I need to find the zeroes in terms of $x$ for any array of positive constants $a_0, a_1, ..., a_n$.
Summation:
$$\sum_{i=0}^{n}\frac{-x^2+3a_ix-2(a_i)^2}{(a_i)^2 \lvert x-a_i\rvert}$$
Note that the upper polynomial is factorable as $(x-a_i)(-x+2a_i)$, if that helps.
On
I will be using $k$ instead of $i$ just for personal preference.
$$\sum_{k=0}^n\frac{(x-a_k)(-x+2a_k)}{(a_k)^2|x-a_k|}=\sum_{k=0}^n\frac{\text{sgn}(x-a_k)(-x+2a_k)}{a_k^2}$$
where $\text{sgn}(\mu)$ is the sign (+/-) of $\mu$.
For any negative $x$ value, we have
$$\text{sgn}(x-a_k)=-1$$
Also see that $\sum_{k=0}^n\frac{\text{sgn}(x-a_k)(-x+2a_k)}{a_k^2}$ has only one root by the fundamental theorem of algebra.
So, if we assume the root occurs for $x<\min(a_k)$, we will have
$$\sum_{k=0}^n\frac{\text{sgn}(x-a_k)(-x+2a_k)}{a_k^2}=\sum_{k=0}^n\frac{2a_k-x}{a_k^2}$$
Sadly, it is clear that for any negative number $x$, the summation will be larger than $0$.
Assume the root occurs at $x>2\max(a_k)$ so that we may have $\text{sgn}(x-a_k)=1$
$$\sum_{k=0}^n\frac{\text{sgn}(x-a_k)(-x+2a_k)}{a_k^2}=\sum_{k=0}^n\frac{2a_k-x}{a_k^2}$$
This time we see that for any $x>2\max(a_k)$, the result will be a negative value, so that will not be a root.
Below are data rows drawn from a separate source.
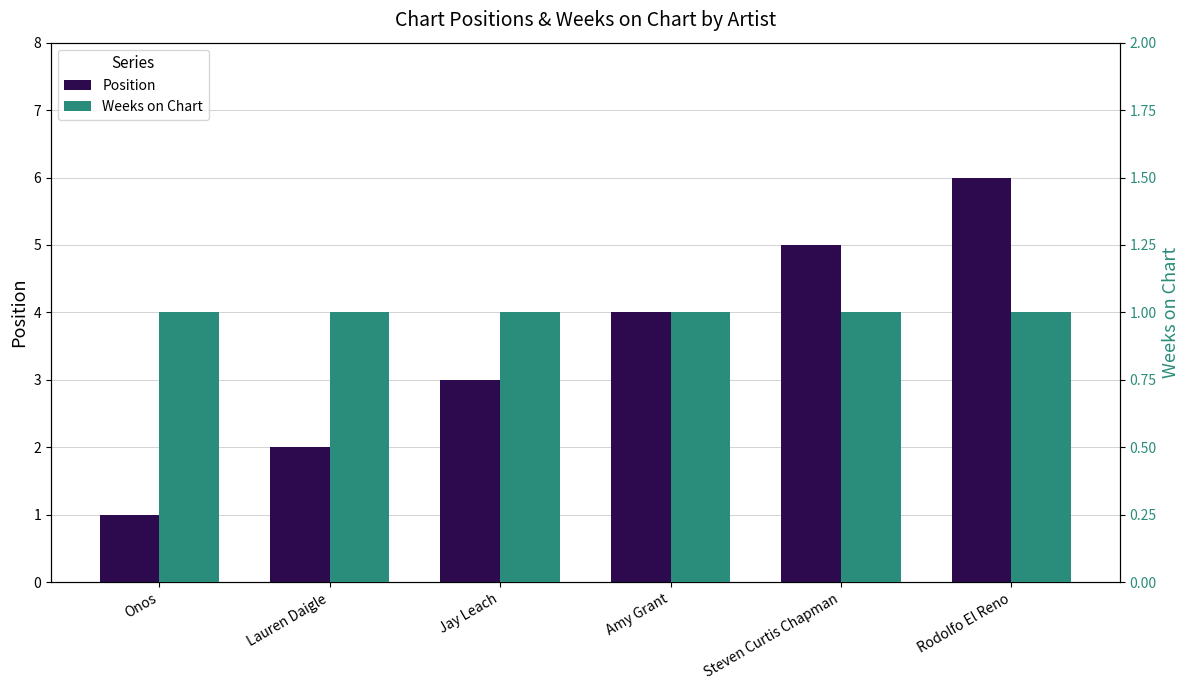

What is the smallest value displayed?

1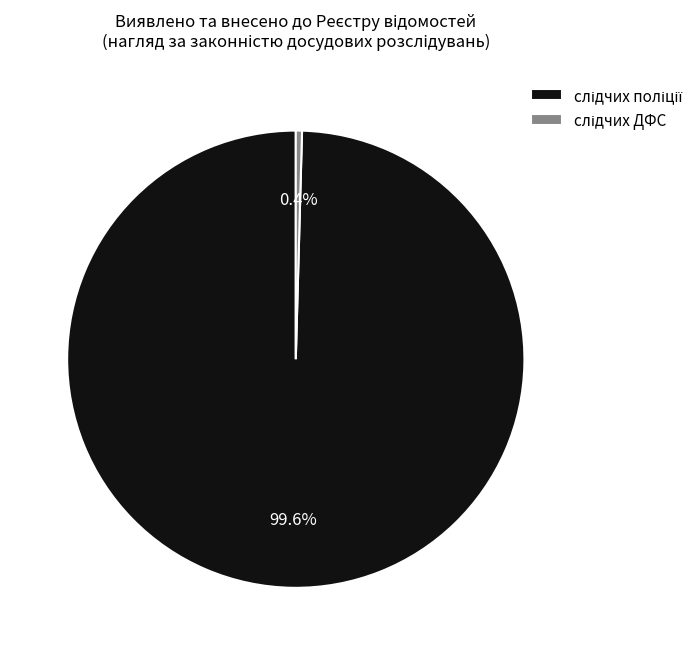

Is there a majority slice in this chart?

Yes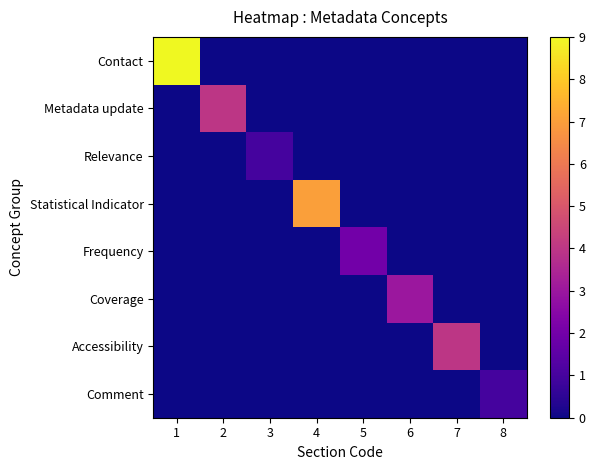

How many series are shown in this chart?

8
I cannot manage to conclude anything beyond this, so the best answer I can give you is
$$\min(a_k)<x<\max(a_k)$$
For convenience, sort the $a_i$ in increasing order. The $a_i$ divide the real line into $n+1$ intervals, on each of which your summand is linear, since $(x - a_i)/|x - a_i| = \pm 1$. It's easy to find the zeros of a linear function.